Rather than keeping the promises made to returning veterans, the self-centered bureaucracy of the VA has been caught sandbagging their applications for disability benefits. It has been caught using secret waiting lists to hide the poor performance of its health care system, so its employees could make veterans wait for care without losing bonuses. It has been caught retaliating against whistleblowers on many occasions, and obstructing congressional investigations into all of this wrongdoing.

One manager even tried to spy on congressional investigators when they arrived at her facility to look into allegations of data falsification and whistleblower retaliation. She instructed her subordinates not to cooperate with them.

Despite documented cases of top officials participating in massive deceptions and coverups, and of further misdeeds that amount to cheating the taxpayer, the VA has failed to hold its managers and employees accountable. As of the last available count, fewer than two dozen people had been fired for what amounted to a pervasive, systemic act of evil against veterans at more than 100 different VA facilities. Why is this? Perhaps it is because senior officials don’t even know what the word “accountability” actually means. And we mean that literally; they apparently don’t know or understand its dictionary definition.

On Wednesday, VA Deputy Secretary Sloan Gibson opened his testimony before the House Committee on Veterans’ Affairs with a combative statement, asserting in effect that his agency is being unfairly persecuted. He lectured the members of Congress whose investigations his agency has stymied, for wrongly applying the word “accountability.”

“It seems the term ‘accountability’ has taken on a new meaning,” said Gibson. “Instead of the dictionary definition — ‘providing a record or explanation of one’s conduct’ — the term has become shorthand for firing people.”

This is drew a scathing response from Chairman Jeff Miller, R-Fla., and not just because it is the wrong definition to cite in this context. Our Merriam-Webster, like Miller’s, defines “accountability” as “an obligation or willingness to accept responsibility or to account for one’s action.”

It is a truism that democratic government is representative and responsible. Representative means it acts on behalf of the people. Responsible, by definition, means that the people can throw the bums out. And that applies not just to elected leaders but to officials, too.

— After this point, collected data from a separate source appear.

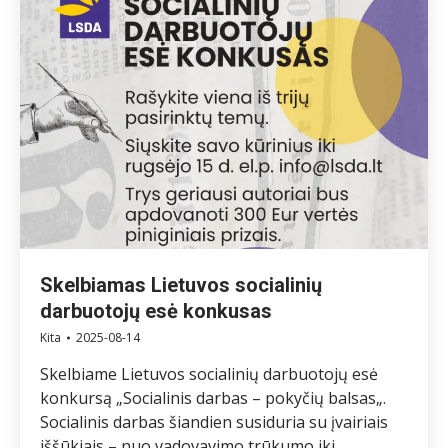
Skelbiamas Lietuvos socialinių
darbuotojų esė konkusas
Kita
2025-08-14
Skelbiame Lietuvos socialinių darbuotojų esė
konkursą „Socialinis darbas – pokyčių balsas„.
Socialinis darbas šiandien susiduria su įvairiais
iššūkiais – nuo vadovavimo trūkumo iki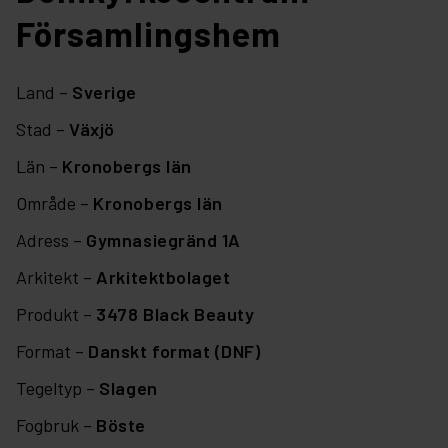
Församlingshem
Land –
Sverige
Stad –
Växjö
Län –
Kronobergs län
Område –
Kronobergs län
Adress –
Gymnasiegränd 1A
Arkitekt –
Arkitektbolaget
Produkt –
3478 Black Beauty
Format –
Danskt format (DNF)
Tegeltyp –
Slagen
Fogbruk –
Böste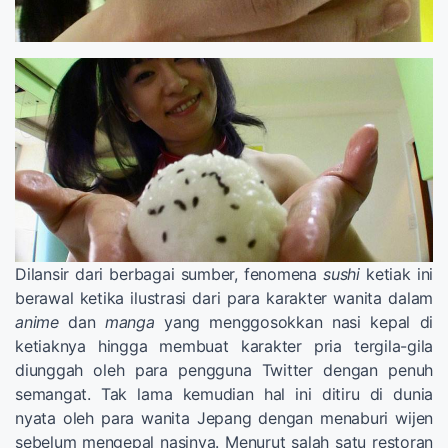
Dilansir dari berbagai sumber, fenomena
sushi
ketiak ini
berawal ketika ilustrasi dari para karakter wanita dalam
anime
dan
manga
yang menggosokkan nasi kepal di
ketiaknya hingga membuat karakter pria tergila-gila
diunggah oleh para pengguna Twitter dengan penuh
semangat. Tak lama kemudian hal ini ditiru di dunia
nyata oleh para wanita Jepang dengan menaburi wijen
sebelum mengepal nasinya. Menurut salah satu restoran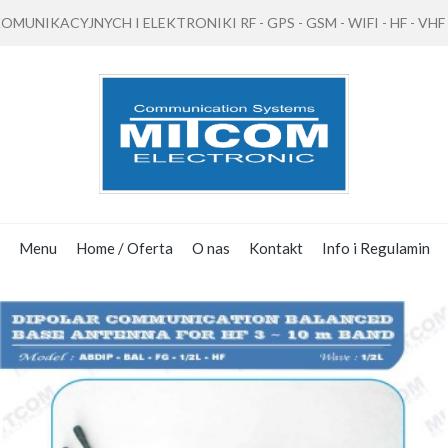
NIKACYJNYCH I ELEKTRONIKI RF - GPS - GSM - WIFI - HF - VHF - 
Menu
Home / Oferta
O nas
Kontakt
Info i Regulamin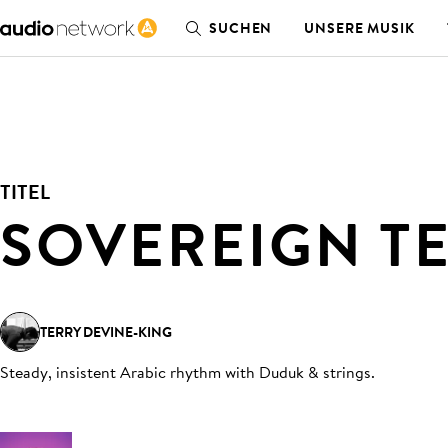
SUCHEN
UNSERE MUSIK
TITEL
SOVEREIGN T
TERRY DEVINE-KING
Steady, insistent Arabic rhythm with Duduk & strings
.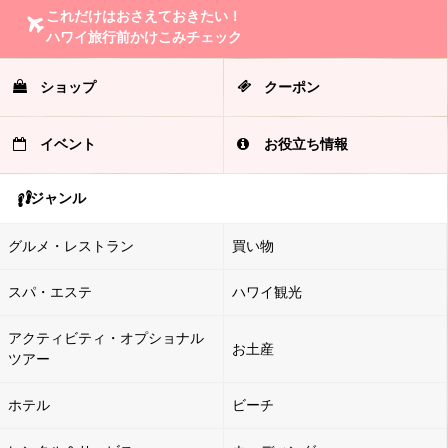
これだけはおさえておきたい！
ハワイ旅行前かけこみチェック
ショップ
クーポン
イベント
お役立ち情報
ジャンル
グルメ・レストラン
買い物
スパ・エステ
ハワイ観光
アクティビティ・オプショナル
お土産
ツアー
ホテル
ビーチ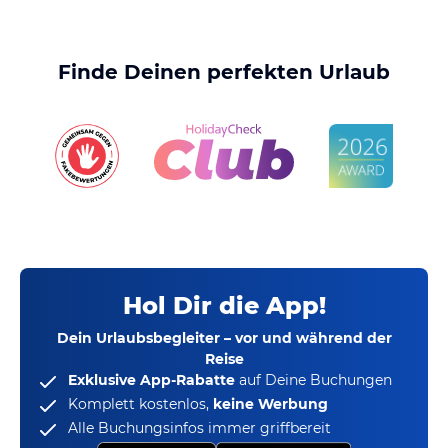
Finde Deinen perfekten Urlaub
Hol Dir die App!
Dein Urlaubsbegleiter – vor und während der
Reise
Exklusive App-Rabatte
auf Deine Buchungen
Komplett kostenlos,
keine Werbung
Alle Buchungsinfos immer griffbereit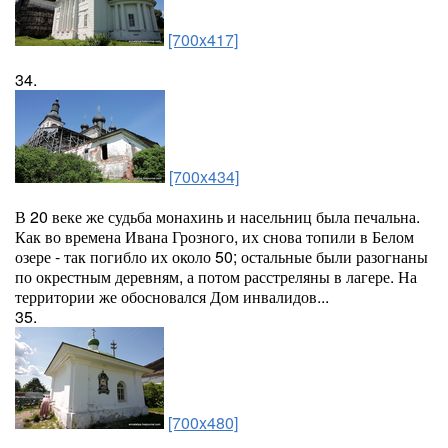
[700x417]
34.
[700x434]
В 20 веке же судьба монахинь и насельниц была печальна.
Как во времена Ивана Грозного, их снова топили в Белом
озере - так погибло их около 50; остальные были разогнаны
по окрестным деревням, а потом расстреляны в лагере. На
территории же обосновался Дом инвалидов...
35.
[700x480]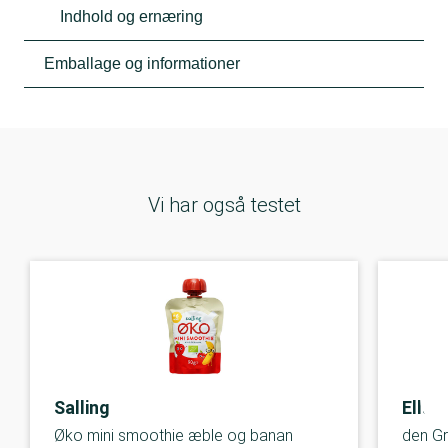
Indhold og ernæring
Emballage og informationer
Vi har også testet
Salling
Ella'
Øko mini smoothie æble og banan
den G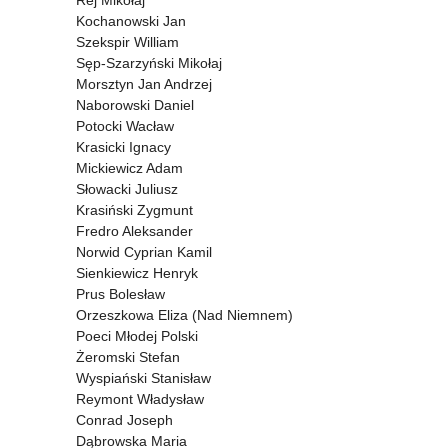
Rej Mikołaj
Kochanowski Jan
Szekspir William
Sęp-Szarzyński Mikołaj
Morsztyn Jan Andrzej
Naborowski Daniel
Potocki Wacław
Krasicki Ignacy
Mickiewicz Adam
Słowacki Juliusz
Krasiński Zygmunt
Fredro Aleksander
Norwid Cyprian Kamil
Sienkiewicz Henryk
Prus Bolesław
Orzeszkowa Eliza (Nad Niemnem)
Poeci Młodej Polski
Żeromski Stefan
Wyspiański Stanisław
Reymont Władysław
Conrad Joseph
Dąbrowska Maria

A willingness to take responsibility is a willingness to lose one’s job if one fails. And Veterans Administration officials have demonstrably failed.

The idea of accepting responsibility for one’s behavior, as least in the everyday sense of the phrase that even children understand, implies a willingness to accept punishment for wrongdoing. And there is no appropriate penalty other than firing for the hundreds or thousands of VA employees who continue to show willful, callous bureaucratic indifference toward the very veterans who are the sole reason for their agency’s existence.

“You can’t fire your way to excellence,” said Gibson glibly. Actually you can. And we should. Perhaps Gibson would be a good place to start.